Até 2017, a arquiteta Verônica Ribeiro* era pouco ativa em suas redes sociais. “Sem motivação ou tempo de sobra para usá-las”, ela só “tomou gosto” pelo universo das redes virtuais quando decidiu criar uma conta no Twitter. Umbandista, a profissional fez de sua religião o principal assunto do perfil, publicando postagens, retweets e seguindo diversas páginas referentes ao tema. O que parecia, contudo, ser algo tão inocente, logo se tornou um verdadeiro problema para sua carreira quando um dos sócios da empresa onde atuava – à época um pequeno negócio de arquitetura – passou a segui-la na rede.
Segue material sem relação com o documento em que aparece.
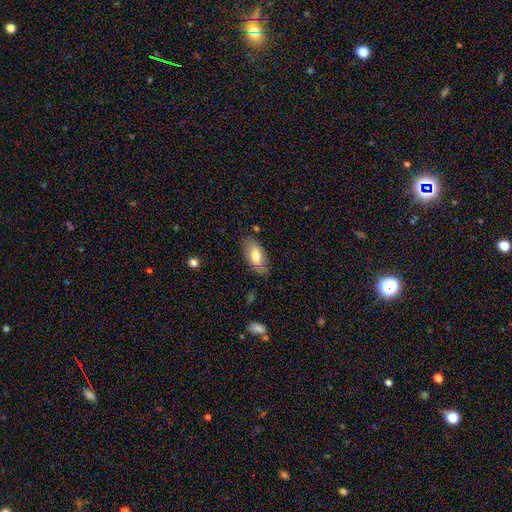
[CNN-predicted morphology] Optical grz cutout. It shows a smooth galaxy with no disk features (74%) that is in between round and cigar-shaped (89%). Merging: none (78%).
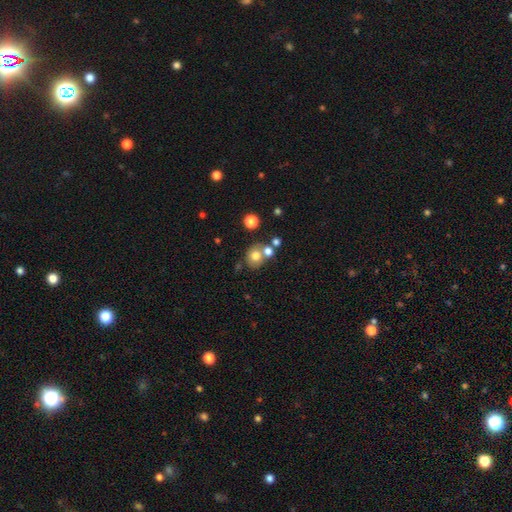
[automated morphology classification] The model was most divided on "merging": none: 56%, merger: 29%, minor disturbance: 11%, major disturbance: 4%. More confident: how rounded — round (75%); smooth or featured — smooth (73%).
“A maioria da empresa sabia sobre a minha religião e isso nunca foi um problema. Nem teria porque ser, afinal, eu não a levava para dentro do trabalho, assim como um católico não interrompia o seu expediente para rezar um terço. No entanto, logo que um dos sócios descobriu o meu perfil no Twitter, minha vida virou de ponta cabeça”, conta.

Há quase três anos na empresa, Verônica foi chamada ao RH e se surpreendeu ao ser desligada por, segundo ela, “estar distante dos valores pregados no negócio”. A arquiteta ouviu, ainda, que deveria ser mais responsável em relação a como se manifesta fora da empresa. Por fim, soube que partiu do sócio que acabara de se tornar seu seguidor a iniciativa de demiti-la.
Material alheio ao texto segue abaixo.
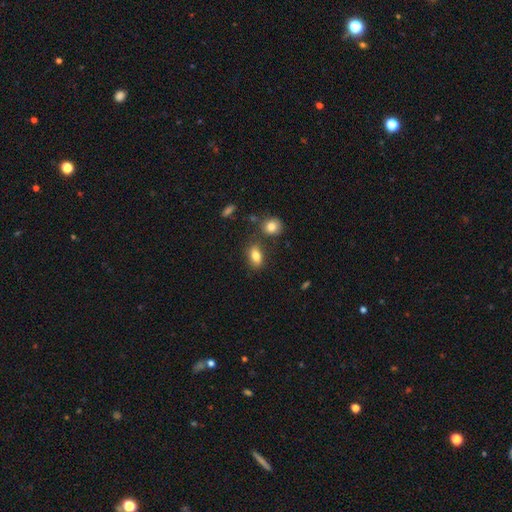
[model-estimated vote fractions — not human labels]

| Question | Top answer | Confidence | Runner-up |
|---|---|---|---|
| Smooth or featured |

“Assim que todo o desligamento foi feito, conversei, por fora, com uma das funcionárias do RH com quem eu tinha amizade. Por sermos amigas, ela destrinchou todo o motivo da minha demissão. Disse que um dos donos não queria uma ‘macumbeira’ dentro da empresa e que eu poderia ‘manchar seriamente a imagem da organização’. Fiquei em choque. Felizmente, não demorou para eu conseguir me recolocar no mercado, mas busquei apoio judicial”, revela a arquiteta, que entrou com um processo contra a empresa e teve ganho de causa por ter sofrido discriminação.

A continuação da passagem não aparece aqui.